The researchers primarily focus on constructing a prior knowledge matrix based on lexical relations and embedding this information into the PLM's attention mechanism. This integration unfolds in two stages:

  1. External Knowledge Representation: They exploit lexical relations such as synonymy, antonymy, hypernymy, and hyponymy from resources like WordNet to form a knowledge vector. This vector encodes relations between word pairs, thus providing an informative guide for distinguishing fine-grained semantic nuances in sentences.
  2. Knowledge-Infused Attention Mechanism: The external knowledge is integrated into the standard attention mechanism used in transformers. The knowledge vectors inform the co-attention scores, leading to a refined alignment of sentence pairs that considers external semantic relationships. An adaptive fusion module dynamically balances the original semantic signal with the knowledge-infused signal, employing gating mechanisms to selectively integrate this composite view into the model's output.

Experimental Results

The approach was evaluated on ten large-scale datasets, including six GLUE benchmark datasets: MRPC, QQP, STS-B, MNLI, RTE, and QNLI. Notably, the model demonstrated an average accuracy improvement of 2.31% over BERT-large, indicating the effectiveness of incorporating external knowledge. On QQP, the model achieved a 91.8% accuracy, surpassing previous enhancements like SyntaxBERT. These results exemplify the model's ability to improve semantic modeling owing to the adaptive knowledge integration mechanism.

Robustness Testing

In addition to performance improvements on benchmark datasets, the paper highlights the model's robustness when faced with textual perturbations.
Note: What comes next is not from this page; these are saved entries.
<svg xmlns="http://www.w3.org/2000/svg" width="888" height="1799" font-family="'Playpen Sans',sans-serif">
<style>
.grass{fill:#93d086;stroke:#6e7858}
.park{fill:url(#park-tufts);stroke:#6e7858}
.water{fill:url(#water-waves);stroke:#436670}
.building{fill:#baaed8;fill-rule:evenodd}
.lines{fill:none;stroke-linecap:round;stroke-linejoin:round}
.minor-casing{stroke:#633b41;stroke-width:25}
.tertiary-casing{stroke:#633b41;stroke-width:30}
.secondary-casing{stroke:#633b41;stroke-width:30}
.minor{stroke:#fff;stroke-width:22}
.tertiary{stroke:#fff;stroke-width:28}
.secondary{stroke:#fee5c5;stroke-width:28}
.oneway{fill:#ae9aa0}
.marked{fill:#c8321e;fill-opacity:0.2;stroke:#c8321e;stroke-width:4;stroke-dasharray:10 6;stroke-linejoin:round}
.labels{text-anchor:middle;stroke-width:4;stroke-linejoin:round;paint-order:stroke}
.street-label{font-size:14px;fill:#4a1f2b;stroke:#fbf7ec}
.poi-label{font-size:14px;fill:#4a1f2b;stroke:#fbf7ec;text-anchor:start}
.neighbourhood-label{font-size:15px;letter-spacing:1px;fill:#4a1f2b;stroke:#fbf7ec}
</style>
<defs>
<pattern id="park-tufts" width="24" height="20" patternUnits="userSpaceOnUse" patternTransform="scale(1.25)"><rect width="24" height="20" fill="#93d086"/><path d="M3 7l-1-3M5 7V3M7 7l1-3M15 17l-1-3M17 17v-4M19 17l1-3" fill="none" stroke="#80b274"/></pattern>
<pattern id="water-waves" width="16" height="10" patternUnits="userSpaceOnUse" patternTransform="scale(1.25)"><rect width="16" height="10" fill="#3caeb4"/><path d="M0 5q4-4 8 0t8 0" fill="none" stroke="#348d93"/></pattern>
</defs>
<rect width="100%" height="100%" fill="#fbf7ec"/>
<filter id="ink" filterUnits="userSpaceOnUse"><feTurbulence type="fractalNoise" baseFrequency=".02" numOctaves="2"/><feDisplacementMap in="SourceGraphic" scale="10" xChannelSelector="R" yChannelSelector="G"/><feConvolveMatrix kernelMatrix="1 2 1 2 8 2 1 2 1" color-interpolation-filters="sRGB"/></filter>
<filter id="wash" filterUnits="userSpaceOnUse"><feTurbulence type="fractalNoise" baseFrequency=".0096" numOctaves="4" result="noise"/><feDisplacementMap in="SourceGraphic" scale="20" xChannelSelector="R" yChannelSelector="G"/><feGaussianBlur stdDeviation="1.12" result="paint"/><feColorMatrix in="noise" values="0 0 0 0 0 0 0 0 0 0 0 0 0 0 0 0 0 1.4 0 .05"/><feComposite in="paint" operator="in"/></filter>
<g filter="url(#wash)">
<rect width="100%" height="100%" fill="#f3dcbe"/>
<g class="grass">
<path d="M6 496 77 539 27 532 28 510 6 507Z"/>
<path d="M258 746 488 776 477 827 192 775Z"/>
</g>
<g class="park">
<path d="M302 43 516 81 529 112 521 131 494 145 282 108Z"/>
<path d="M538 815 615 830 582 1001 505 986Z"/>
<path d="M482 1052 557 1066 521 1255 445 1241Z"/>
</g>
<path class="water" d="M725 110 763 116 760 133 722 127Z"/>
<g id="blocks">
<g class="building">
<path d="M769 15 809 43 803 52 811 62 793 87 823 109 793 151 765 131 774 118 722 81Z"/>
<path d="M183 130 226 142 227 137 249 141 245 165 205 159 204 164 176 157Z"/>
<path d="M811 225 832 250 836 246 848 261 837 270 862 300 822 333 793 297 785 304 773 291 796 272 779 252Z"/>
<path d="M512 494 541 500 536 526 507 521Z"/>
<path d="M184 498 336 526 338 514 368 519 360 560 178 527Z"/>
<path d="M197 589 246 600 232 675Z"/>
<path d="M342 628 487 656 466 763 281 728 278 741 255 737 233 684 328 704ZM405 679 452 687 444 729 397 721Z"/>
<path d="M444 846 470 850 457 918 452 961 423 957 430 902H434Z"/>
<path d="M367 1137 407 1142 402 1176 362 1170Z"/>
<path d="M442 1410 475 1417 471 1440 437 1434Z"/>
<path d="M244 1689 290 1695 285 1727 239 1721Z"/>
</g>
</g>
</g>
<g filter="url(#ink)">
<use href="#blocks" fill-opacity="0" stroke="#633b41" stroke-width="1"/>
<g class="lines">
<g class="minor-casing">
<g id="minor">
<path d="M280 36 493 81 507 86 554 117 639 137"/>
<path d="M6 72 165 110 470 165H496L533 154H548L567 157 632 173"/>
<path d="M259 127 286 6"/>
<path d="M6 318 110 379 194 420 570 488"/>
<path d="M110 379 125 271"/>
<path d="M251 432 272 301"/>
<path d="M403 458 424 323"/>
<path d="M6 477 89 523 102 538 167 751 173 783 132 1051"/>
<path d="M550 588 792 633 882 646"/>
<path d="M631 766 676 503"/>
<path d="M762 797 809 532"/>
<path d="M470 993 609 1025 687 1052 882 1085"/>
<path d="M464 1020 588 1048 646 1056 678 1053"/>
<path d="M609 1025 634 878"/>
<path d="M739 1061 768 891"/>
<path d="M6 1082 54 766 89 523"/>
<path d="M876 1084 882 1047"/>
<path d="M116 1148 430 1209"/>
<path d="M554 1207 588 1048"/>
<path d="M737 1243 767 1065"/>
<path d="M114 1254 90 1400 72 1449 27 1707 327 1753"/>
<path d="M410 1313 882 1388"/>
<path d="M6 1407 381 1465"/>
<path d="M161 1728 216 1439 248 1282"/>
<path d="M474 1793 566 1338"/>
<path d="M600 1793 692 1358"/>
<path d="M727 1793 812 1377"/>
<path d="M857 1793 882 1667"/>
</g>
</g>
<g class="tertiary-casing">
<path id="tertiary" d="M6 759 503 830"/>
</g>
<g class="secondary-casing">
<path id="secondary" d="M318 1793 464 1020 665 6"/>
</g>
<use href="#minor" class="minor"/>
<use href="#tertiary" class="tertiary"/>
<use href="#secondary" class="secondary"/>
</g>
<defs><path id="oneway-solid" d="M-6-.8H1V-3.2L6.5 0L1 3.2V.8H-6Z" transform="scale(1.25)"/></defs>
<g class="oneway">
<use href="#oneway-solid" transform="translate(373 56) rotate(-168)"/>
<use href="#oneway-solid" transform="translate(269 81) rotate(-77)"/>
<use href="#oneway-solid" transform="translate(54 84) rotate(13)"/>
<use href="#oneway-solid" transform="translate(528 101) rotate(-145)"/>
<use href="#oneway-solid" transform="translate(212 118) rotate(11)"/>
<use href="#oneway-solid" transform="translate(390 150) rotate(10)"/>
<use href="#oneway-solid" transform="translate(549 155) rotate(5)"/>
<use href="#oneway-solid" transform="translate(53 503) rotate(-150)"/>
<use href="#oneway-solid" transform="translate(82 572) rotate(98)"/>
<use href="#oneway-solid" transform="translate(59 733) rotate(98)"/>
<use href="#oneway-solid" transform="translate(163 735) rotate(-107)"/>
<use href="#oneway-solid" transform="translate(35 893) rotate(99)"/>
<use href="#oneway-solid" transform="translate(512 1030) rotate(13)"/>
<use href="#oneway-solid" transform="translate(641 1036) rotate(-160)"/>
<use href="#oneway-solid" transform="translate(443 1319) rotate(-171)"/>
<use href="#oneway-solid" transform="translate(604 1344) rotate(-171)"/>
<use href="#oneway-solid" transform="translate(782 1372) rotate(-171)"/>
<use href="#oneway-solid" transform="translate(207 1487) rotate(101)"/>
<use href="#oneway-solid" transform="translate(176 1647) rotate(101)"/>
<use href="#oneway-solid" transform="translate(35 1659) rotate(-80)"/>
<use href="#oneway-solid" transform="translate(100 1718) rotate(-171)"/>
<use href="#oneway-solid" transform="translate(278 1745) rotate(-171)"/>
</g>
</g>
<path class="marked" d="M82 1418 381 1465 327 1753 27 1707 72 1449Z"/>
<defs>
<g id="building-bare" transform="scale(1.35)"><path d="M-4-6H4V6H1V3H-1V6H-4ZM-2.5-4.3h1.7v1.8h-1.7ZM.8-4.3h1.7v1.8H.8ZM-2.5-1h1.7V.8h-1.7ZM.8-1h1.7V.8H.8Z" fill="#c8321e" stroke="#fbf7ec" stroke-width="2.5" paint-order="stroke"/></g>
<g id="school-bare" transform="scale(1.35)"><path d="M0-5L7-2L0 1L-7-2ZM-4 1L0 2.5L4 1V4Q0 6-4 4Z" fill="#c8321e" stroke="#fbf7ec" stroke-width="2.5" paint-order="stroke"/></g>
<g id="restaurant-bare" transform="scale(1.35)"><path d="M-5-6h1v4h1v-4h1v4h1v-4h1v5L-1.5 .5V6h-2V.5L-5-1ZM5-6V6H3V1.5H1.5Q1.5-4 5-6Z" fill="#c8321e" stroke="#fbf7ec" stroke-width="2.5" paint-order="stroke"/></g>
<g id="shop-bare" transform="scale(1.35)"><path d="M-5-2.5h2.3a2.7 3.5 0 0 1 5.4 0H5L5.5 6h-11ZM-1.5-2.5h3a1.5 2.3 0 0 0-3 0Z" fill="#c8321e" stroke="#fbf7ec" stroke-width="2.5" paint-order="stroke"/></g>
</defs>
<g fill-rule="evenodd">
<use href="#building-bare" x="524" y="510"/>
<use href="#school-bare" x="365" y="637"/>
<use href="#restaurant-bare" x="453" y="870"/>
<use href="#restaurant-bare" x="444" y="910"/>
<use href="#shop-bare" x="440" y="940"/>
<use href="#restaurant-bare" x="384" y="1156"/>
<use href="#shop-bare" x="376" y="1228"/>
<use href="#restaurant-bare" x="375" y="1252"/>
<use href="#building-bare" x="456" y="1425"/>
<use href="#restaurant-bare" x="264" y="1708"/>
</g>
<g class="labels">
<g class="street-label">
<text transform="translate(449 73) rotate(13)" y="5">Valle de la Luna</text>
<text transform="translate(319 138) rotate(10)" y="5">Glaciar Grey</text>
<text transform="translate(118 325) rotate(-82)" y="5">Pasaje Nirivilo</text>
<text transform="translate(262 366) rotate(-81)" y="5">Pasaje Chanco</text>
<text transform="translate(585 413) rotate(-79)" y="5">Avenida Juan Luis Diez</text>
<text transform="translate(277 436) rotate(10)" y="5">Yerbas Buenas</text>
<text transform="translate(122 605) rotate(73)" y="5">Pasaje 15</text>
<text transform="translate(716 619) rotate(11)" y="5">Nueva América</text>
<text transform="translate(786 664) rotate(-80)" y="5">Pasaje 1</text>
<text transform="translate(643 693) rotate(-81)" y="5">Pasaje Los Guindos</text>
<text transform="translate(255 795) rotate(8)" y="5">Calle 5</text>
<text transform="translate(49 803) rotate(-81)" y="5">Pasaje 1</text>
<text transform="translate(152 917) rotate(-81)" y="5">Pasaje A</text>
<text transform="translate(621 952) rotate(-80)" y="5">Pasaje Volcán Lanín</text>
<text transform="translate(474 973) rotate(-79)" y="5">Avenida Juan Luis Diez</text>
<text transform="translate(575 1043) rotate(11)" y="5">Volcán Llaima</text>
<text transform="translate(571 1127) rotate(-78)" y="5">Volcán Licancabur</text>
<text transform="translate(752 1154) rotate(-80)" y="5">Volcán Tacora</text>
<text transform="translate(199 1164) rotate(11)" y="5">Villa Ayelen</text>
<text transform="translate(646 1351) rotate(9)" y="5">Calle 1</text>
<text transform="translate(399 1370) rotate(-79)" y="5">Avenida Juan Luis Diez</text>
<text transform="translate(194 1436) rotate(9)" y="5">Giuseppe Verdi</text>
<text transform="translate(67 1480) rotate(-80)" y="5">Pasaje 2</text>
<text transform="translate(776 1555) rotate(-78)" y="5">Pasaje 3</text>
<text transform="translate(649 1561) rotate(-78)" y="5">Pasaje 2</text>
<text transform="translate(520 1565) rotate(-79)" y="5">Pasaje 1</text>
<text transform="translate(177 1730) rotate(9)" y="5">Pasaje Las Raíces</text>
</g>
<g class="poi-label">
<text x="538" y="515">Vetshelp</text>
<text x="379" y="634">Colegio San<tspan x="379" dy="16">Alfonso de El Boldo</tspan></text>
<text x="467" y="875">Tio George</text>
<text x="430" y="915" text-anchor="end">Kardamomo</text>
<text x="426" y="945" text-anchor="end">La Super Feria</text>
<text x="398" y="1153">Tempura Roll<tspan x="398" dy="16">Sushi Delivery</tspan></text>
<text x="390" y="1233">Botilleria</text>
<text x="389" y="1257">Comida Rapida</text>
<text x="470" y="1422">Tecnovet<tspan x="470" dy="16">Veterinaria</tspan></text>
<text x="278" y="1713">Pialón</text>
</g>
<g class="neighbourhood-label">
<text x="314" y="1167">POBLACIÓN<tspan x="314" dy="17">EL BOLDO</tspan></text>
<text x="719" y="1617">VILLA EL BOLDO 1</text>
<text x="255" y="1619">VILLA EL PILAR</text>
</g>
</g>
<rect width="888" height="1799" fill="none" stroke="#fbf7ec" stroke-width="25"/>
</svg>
Using transformations like swapping antonyms and synonyms, the proposed model outperformed baselines like BERT and SyntaxBERT, showing better resilience to lexical variations and semantic contradictions. The adaptation through gates allows the model to selectively modify the reliance on external knowledge, ensuring performance consistency even under syntactic disruptions.

Implications and Future Directions

The authors effectively demonstrate that integrating external structured knowledge into PLMs can enhance semantic understanding capabilities beyond what is achievable through annotated data alone. This suggests a fruitful avenue for future research in integrating knowledge from various linguistic resources to further improve model generalization and robustness. As AI continues to evolve, leveraging multifaceted knowledge sources could lead to substantial advancements in automated reasoning systems, potentially bridging the gap between human-like understanding and machine interpretations of language.

The paper paves the way for exploring complex interactions between external knowledge and PLMs in diverse applications, such as conversational agents, document retrieval systems, and other semantically-driven NLP applications. Future research may involve exploring more sophisticated forms of external knowledge and different fusion strategies to further optimize semantic matching capabilities across a broader array of languages and contexts.